The inability to look at historical events to predict what might happen in the future also means we need the courage to fundamentally rethink our approach to business and risk management, according to Clements.

“Risk managers have the issue of aggregation to deal with. There are going to be more of these [shock events] and they’re going to be bigger so you need to look into the future and ask, ’what did my company promise?’ he explained.

“Each company has made a promise to its customers and suppliers, which is your purpose. So what is it and are you delivering on it? This is changing the scope, role and responsibility of the risk manager. 
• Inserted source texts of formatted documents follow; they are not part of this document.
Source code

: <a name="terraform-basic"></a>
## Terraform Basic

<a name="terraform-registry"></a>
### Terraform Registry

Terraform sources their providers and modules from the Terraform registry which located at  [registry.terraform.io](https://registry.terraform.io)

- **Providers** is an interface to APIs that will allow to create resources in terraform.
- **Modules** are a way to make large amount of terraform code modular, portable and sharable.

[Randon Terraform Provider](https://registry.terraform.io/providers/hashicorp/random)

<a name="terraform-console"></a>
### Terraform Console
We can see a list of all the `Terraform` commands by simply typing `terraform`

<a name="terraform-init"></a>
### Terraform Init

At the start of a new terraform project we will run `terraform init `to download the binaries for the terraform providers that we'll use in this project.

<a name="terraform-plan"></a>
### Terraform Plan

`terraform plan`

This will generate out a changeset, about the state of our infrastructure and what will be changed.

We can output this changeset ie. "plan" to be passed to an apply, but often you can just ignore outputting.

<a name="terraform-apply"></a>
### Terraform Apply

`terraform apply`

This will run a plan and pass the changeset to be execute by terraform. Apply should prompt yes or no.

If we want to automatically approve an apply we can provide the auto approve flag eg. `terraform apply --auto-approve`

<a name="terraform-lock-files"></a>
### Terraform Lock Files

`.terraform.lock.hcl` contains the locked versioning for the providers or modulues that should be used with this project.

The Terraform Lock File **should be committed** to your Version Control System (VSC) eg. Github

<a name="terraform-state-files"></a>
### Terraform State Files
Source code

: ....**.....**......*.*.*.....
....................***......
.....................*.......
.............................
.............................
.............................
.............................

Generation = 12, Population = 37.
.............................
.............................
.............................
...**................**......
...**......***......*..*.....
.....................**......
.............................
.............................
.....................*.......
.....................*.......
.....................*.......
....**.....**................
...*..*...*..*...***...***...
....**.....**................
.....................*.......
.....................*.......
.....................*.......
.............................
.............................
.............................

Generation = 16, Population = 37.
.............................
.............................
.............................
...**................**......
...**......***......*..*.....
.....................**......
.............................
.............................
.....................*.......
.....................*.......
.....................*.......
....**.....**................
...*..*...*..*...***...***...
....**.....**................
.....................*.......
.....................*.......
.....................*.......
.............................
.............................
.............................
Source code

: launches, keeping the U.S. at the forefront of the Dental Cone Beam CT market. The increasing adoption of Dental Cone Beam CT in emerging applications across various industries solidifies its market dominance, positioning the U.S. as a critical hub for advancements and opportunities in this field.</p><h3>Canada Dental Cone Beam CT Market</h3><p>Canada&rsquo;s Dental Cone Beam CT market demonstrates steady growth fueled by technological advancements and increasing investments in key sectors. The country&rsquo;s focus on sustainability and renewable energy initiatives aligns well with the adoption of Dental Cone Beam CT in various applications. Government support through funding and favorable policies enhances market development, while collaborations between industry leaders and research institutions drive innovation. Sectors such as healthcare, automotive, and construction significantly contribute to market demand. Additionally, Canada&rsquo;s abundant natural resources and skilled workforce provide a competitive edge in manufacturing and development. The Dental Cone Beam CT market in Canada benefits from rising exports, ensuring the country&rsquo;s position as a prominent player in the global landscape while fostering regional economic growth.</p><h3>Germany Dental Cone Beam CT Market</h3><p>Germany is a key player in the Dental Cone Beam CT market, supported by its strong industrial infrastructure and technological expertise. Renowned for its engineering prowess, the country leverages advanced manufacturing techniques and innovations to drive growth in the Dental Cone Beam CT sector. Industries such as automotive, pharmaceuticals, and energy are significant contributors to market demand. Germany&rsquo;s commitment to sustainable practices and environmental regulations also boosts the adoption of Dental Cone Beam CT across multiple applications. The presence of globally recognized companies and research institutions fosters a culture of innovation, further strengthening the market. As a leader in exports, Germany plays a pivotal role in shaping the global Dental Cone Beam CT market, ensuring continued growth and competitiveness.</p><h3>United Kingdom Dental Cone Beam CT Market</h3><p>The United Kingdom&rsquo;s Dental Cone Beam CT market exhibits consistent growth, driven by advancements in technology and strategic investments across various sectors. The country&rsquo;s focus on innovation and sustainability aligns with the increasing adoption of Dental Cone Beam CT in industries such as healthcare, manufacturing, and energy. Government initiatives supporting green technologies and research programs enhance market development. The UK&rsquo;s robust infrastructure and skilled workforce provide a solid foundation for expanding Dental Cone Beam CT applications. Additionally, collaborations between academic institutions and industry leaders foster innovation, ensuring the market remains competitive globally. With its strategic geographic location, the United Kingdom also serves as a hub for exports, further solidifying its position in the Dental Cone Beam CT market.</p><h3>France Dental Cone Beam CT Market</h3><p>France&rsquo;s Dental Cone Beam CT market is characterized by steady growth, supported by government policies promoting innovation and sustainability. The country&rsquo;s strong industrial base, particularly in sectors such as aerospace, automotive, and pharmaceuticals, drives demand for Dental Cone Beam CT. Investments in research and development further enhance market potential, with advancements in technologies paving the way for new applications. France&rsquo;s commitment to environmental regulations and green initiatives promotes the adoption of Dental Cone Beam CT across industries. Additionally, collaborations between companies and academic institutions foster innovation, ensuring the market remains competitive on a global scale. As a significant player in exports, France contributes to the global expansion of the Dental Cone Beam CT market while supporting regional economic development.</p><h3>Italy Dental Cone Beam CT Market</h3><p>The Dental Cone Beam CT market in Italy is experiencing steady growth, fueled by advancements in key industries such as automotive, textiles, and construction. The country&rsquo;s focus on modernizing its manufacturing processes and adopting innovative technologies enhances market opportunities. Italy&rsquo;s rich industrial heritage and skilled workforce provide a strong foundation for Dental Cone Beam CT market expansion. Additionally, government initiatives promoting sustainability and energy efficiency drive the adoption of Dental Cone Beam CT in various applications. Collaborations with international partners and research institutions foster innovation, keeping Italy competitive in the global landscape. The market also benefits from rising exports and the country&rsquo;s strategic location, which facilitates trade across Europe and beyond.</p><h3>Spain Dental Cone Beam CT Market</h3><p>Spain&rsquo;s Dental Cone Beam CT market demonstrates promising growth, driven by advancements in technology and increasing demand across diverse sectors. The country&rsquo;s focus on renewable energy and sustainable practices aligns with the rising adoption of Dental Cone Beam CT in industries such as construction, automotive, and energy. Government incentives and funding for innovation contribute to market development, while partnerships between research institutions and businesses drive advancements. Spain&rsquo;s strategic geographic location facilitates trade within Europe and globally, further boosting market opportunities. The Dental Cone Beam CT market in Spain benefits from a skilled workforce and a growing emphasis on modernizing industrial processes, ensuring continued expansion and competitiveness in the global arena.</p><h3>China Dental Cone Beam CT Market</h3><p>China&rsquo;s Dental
“Business models have to be reviewed. You can no longer fine-tune old business models if you’re going to have ten hurricanes or massive flooding in ten of your locations each year.”

Like Gordon, he emphasised the importance of thinking about the people risk aspects. You can make your factories as resilient as possible, but if people are unable to get to work, it is a wasted investment.

No time to waste

The panellists urged action, even as we grapple with uncertainty and lack of data in some instances. Whereas natural catastrophe modelling once relied heavily on historical loss trends, there has been a significant change in mindset.

“We are really changing the game here and we cannot rely on the past anymore,” noted Büttner. ”We have to work with real data and future climate models and really model for the coming years differently, which will help with organisations’ sustainability trajectories as they look to build resilience moving forward. 

“Of course the first priority for all of us is to reduce our emissions, and we’re not yet there yet but there’s still time to adapt and change the game.”

It is impossible to predict every future climate change scenario, but it should not impede how companies take action - with risk managers enabling bold decisions to be made.

“This isn’t about determining when something will happen in the future,” said Gordon. “It’s about working backwards and saying, ’If that’s what the future might hold, when do we need to start doing something about it?

“Because if we wait to see if the science is correct, we’re totally scuppered. This is not something where we can wait and get lots of lovely datasets - it’s about taking a deep breath and taking a whole load of actions - knowing that some of them won’t work.”

“We are past the tipping point of when we needed to take action - it’s about making changes and doing it really quite quickly.”